BIS & BLC 2005
2nd International Workshop on Bio-Inspired Systems and Brain-Like Computer
in conjunction with
8th Joint Conference on Information Sciences
(JCIS 2005)
July 21 - 26, 2005, Salt Lake City, Utah

Call for Papers

Due to the fact that the field is so new, we have not listed any specific subareas or topics. The door is open for suggested topics. We hope to form a public forum for discussions and debates!

The potential applications and economic returns on intelligent systems research have been widely recognized for many years. Several road maps and approaches have been proposed by various research groups in the open literature. Our central focus here is a proposal to design a brain-like computer. The fusion of fundamental scientific research results and state-of-the-art technology such as opto-electronics, nano- and photonics will be emphasized. One key issue facing us today is understanding how information is processed and knowledge networks are organized in the brain. Biological systems such as brains have enormous capabilities in information processing including information storage, retrieval, sensor fusion, cognition and recognition of spatio-temporal patterns. The motor controls and behaviors of biological systems are powerful and agile indeed. Encouraged by recent advancement in so called biologically inspired computational intelligence algorithms and natural computing, it is only prudent for us to push further in this direction. The consortium of useful methodologies such as artificial neural network, genetic algorithm, fuzzy logic and natural computing certainly has changed the landscape of artificial intelligence. Coupled with the amazing natural abilities of the biological systems in adaptation, learning, self-organizing, and reasoning, one should not be surprised that even more powerful algorithms that are more agile, controllable, and reliable can be created in the near future.

With all the evidence we have on hand, it is perhaps safe to say that biological systems often perform orders of magnitude better than systems based on current silicon device technology. The key to improving the performance of intelligent systems will hinge upon our ability to understand how the brain actually works! Hence it is only fair to say that the brain-like computer architecture provides a natural platform upon which to launch further research into the realization of intelligent systems. It is entirely possible that learning how the brain processes information may lead to significant new information systems in terms of algorithms, software and systems.

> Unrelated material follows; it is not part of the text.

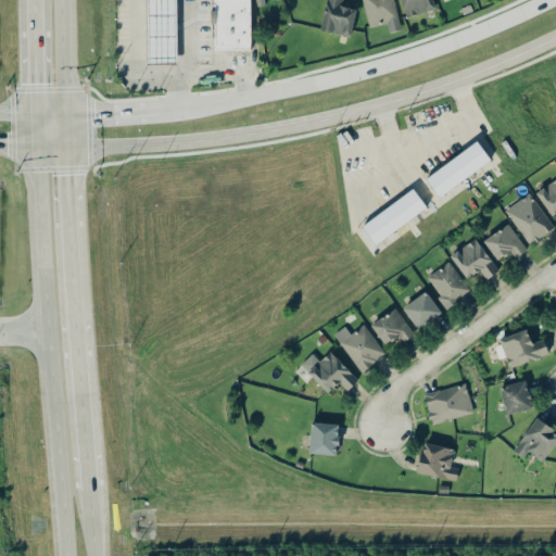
[(147,63),(146,0),(176,0),(177,63),(147,63)]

Since there has been tremendous progress in opto-electronics, photonics and nano-technology, it is timely for us to discuss brain-like computer architecture in concert with advancements in hardware technology. By taking this view, the research findings may be translated into practical applications more quickly. This approach also would most likely enlist the support of the robotics sector.

One practical example of such intelligent systems is bio-inspired robotics. The research tools in this case consist of artificial intelligence, cognitive science, psychology, neurobiology, and control systems. Robotics research has shown that we can learn the function of all modalities of sensory inputs: somatosensory, visual, auditory and visceral. In fact, these ideas have been explored by many research groups around the world. Our workshop intends to provide a public forum for debate and discussions.

Another interesting example is the evolvable hardware systems, which possess self repair and self reproduce hardware. The evolutionary hardware design methodology may become a viable technique in the tool box of contemporary technology. Once again, this exemplifies the benefit society has gained from a deeper understanding of biological systems. Unfortunately, our fundamental understanding of how the brain works is still very limited! Unlike the DNA models for molecular biology, brain research has very few mathematical models to lean on. Nevertheless, we do know that the brain processes information in the form of spatio-temporal patterns. Pattern discovery has become critical in dealing with the massive amount of data. The problem of high dimensional data modeling, novel clustering techniques, combination of ensemble of classifiers, method for scaling up supervised learning algorithms, and reinforced learning all demand the ability to handle complex and deformable templates, as pointed out by NSF.

On the other hand, many other fields of research such as image processing, computer vision, speech recognition, tactile and other unusual perceptions all have extensive knowledge bases and technical know-how. They have matured enough to provide insights into the study of brain-like computer architectures. Coupled with research results in explicit, declarative, and implicit memories, or the combination of different kinds of memories, this fundamental scientific knowledge may very well be the key to developing a high performance architecture for brain-like computers.

To name only one example, we now know that its data base should be a pyramid and its memories should be distributive. As scientific research continues to bear fruit and technology advances, the public debate should grow. The incentive for computer scientists, mathematicians, engineers, natural scientists, biologists, etc. working together will also grow with it.

Finally, computational biology and genomic bioinformatics have changed the landscape of scientific research. The theory of Boolean logic, cellular automata, artificial life and the like may very well bridge the gaps between the life science and technological communities.

For the last decade, JCIS has provided a public forum in the broad field of information sciences. A shift of paradigm to data driven algorithms has been clear. It is our hope that these discussions of brain-like computer architecture will bring us to another level of accomplishment.